„Unzumutbar für Beschäftigte, für ein israelisches Staatsunternehmen zu arbeiten“
Thomas Groß, OB-Kandidat der Linken in Osnabrück, kritisiert scharf, dass das Osnabrücker VW-Werk nun offensichtlich endgültig für die Produktion von Kriegswaffen genutzt werden solle. Seiner Meinung nach ist es den Beschäftigten unzumutbar, für ein israelisches Staatsunternehmen zu arbeiten, das der Regierung Netanjahu unterstellt ist und dessen Gewinne für die Finanzierung der israelischen Armee genutzt werden.

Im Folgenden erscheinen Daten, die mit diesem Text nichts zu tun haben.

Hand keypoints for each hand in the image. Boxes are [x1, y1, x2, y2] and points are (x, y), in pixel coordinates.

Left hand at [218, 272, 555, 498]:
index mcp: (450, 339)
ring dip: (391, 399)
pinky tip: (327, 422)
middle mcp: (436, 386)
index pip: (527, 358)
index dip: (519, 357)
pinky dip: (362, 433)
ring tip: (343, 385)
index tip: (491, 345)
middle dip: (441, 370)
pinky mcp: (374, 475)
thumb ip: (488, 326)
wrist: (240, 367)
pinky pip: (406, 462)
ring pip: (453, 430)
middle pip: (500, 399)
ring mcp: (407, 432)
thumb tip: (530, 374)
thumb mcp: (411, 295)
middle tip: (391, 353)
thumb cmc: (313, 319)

Diese Armee sei für einen eindeutig völkerrechtswidrigen Krieg gegen den Iran und für viele Kriegsverbrechen verantwortlich, die im Gaza-Krieg sogar nach Ansicht vieler (z.B. amnesty international) die Schwelle zum Völkermord überschritten hätten. Es sei eindeutig mit der Tradition der Friedensstadt Osnabrück nicht vereinbar, hier ein Unternehmen des Staates anzusiedeln, dessen Regierungspolitik schon seit langem gegen jede Völkerverständigung im Nahen Osten gerichtet sei. Deshalb sei auch der Hinweis nicht richtig, dass im Osnabrücker Werk nur Verteidigungswaffen produziert werden sollten. Israel habe den Angriffskrieg gegen den Iran nur deshalb starten können, weil es den Raketenabwehrschirm besaß und deshalb auf die Reaktion vorbereitet war. Jede Waffe ermögliche Kriege, nur Abrüstung und Verhandlungen führten zum Frieden, erklärte Groß.